## Chart interpretation exercises
__________

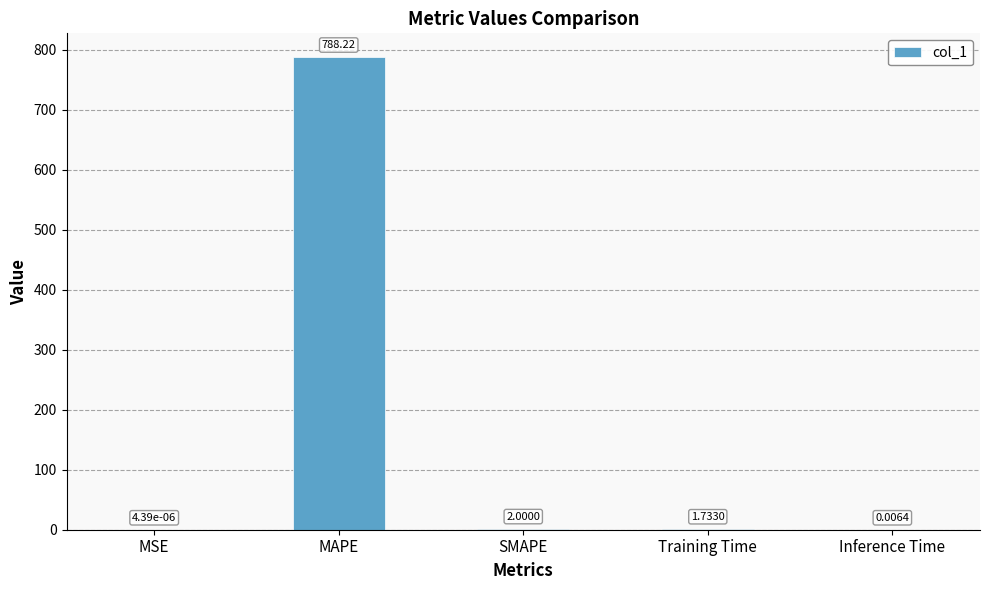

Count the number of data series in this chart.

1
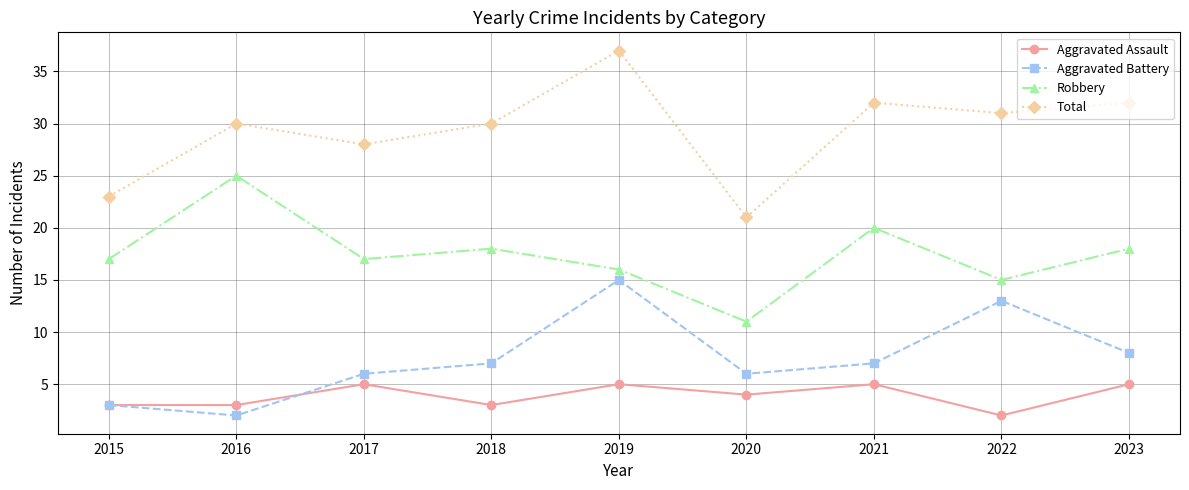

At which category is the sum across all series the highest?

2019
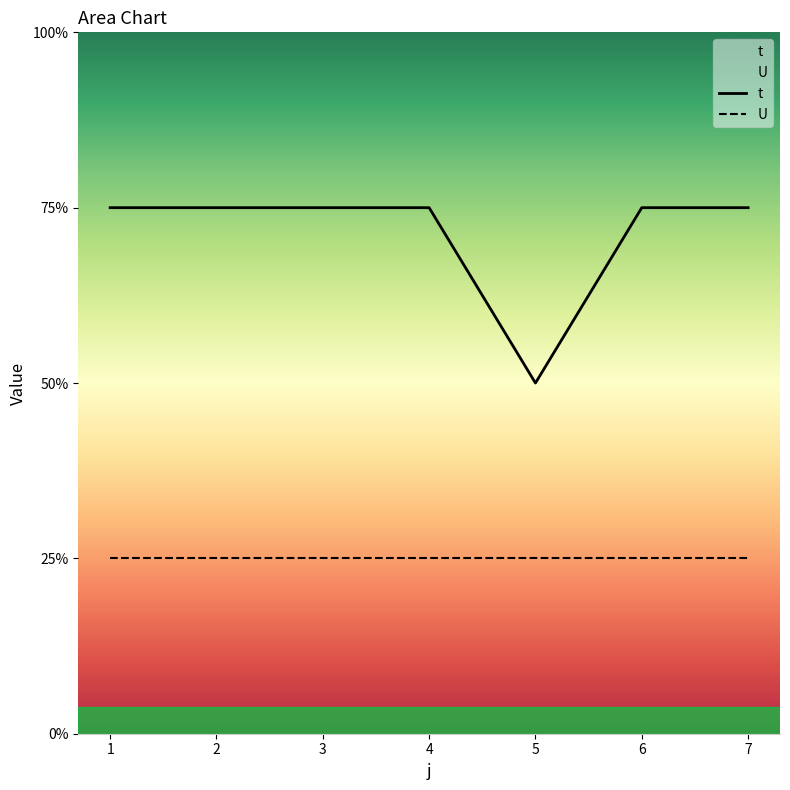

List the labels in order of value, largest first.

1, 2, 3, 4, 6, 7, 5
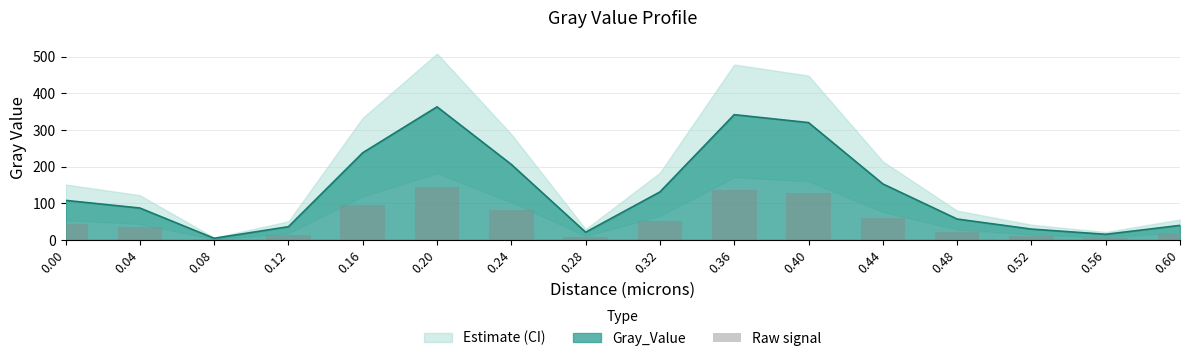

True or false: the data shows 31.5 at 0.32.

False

__________

Format the items above as a numbered list, omitting the blank lines. Leave the pictures out of your answer.

## Reply to the task
1. Count the number of data series in this chart.
2. 1
3. At which category is the sum across all series the highest?
4. 2019
5. List the labels in order of value, largest first.
6. 1, 2, 3, 4, 6, 7, 5
7. True or false: the data shows 31.5 at 0.32.
8. False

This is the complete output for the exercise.